The excellence of Landor's style has, of course, been universally acknowledged, and it is natural that it should be more appreciated by his fellow-craftsmen than by general readers less interested in technical questions. The defects are the natural complements of its merits. When accused of being too figurative, he had a ready reply. 'Wordsworth,' he says in one of his 'Conversations,' 'slithers on the soft mud, and cannot stop himself until he comes down. In his poetry there is as much of prose as there is of poetry in the prose of Milton. But prose on certain occasions can bear a great deal of poetry; on the other hand, poetry sinks and swoons under a moderate weight of prose, and neither fan nor burnt feather can bring her to herself again.' The remark about the relations of prose and poetry was originally made in a real conversation with Wordsworth in defence of Landor's own luxuriance. Wordsworth, it is said, took it to himself, and not without reason, as appears by its insertion in this 'Conversation.' The retort, however happy, is no more conclusive than other cases of the tu quoque. We are too often inclined to say to Landor as Southey says to Porson in another place: 'Pray leave these tropes and metaphors.' His sense suffers from a superfetation of figures, or from the undue pursuit of a figure, till the 'wind of the poor phrase is cracked.' In the phrase just quoted, for example, we could dispense with the 'fan and burnt feather,' which have very little relation to the thought. So, to take an instance of the excessively florid, I may quote the phrase in which Marvell defends his want of respect for the aristocracy of his day. 'Ever too hard upon great men, Mr. Marvell!' says Bishop Parker; and Marvell replies:—
Little men in lofty places, who throw long shadows because our sun is setting; the men so little and the places so lofty that, casting my pebble, I only show where they stand. They would be less contented with themselves, if they had obtained their preferment honestly. Luck and dexterity always give more pleasure than intellect and knowledge; because they fill up what they fall on to the brim at once; and people run to them with acclamations at the splash. Wisdom is reserved and noiseless, contented with hard earnings, and daily letting go some early acquisition to make room for better specimens. But great is the exultation of a worthless man when he receives for the chips and raspings of his Bridewell logwood a richer reward than the best and wisest for extensive tracts of well-cleared truths! Even he who has sold his country—
'Forbear, good Mr. Marvell,' says Bishop Parker; and one is inclined to sympathise with the poor man drowned under this cascade of tropes. It is certainly imposing, but I should be glad to know the meaning of the metaphor about 'luck and dexterity.' Passages occur, again, in which we are tempted to think that Landor is falling into an imitation of an obsolete model. Take, for example, the following:—
A narrow mind cannot be enlarged, nor can a capacious one be contracted. Are we angry with a phial for not being a flask; or do we wonder that the skin of an elephant sits uneasily on a squirrel?

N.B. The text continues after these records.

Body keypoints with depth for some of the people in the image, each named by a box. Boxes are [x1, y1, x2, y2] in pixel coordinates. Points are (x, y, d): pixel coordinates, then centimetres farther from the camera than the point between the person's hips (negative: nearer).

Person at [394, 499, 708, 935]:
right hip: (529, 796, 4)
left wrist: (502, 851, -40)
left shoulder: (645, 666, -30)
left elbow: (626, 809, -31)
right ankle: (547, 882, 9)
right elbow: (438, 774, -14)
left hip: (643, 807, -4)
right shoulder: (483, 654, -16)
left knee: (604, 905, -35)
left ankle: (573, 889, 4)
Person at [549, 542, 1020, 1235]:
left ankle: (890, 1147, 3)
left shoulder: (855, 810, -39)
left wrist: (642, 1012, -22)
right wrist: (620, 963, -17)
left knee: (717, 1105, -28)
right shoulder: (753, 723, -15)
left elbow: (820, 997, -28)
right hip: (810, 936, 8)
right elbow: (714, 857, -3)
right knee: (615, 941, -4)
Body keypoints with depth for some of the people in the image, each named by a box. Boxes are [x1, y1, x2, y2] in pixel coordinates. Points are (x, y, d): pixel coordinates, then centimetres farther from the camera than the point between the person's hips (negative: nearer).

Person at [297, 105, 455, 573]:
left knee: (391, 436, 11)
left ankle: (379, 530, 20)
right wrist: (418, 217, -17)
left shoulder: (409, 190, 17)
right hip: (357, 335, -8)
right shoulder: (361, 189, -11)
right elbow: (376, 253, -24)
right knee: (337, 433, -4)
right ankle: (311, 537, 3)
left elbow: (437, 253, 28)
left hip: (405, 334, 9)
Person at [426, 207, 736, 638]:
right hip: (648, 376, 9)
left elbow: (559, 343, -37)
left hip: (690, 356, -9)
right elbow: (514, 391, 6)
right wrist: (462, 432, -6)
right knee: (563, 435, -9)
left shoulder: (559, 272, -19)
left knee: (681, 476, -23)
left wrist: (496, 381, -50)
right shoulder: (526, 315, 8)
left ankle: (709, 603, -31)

Or this, in reference to Wordsworth:—
Pastiness and flatness are the qualities of a pancake, and thus far he attained his aim: but if he means it for me, let him place the accessories on the table, lest what is insipid and clammy ... grow into duller accretion and moister viscidity the more I masticate it.
Or a remark given to Newton:—
Wherever there is vacuity of mind, there must either be flaccidity or craving; and this vacuity must necessarily be found in the greater part of princes, from the defects of their education, from the fear of offending them in its progress by interrogations and admonitions, from the habit of rendering all things valueless by the facility with which they are obtained, and transitory by the negligence with which they are received and holden.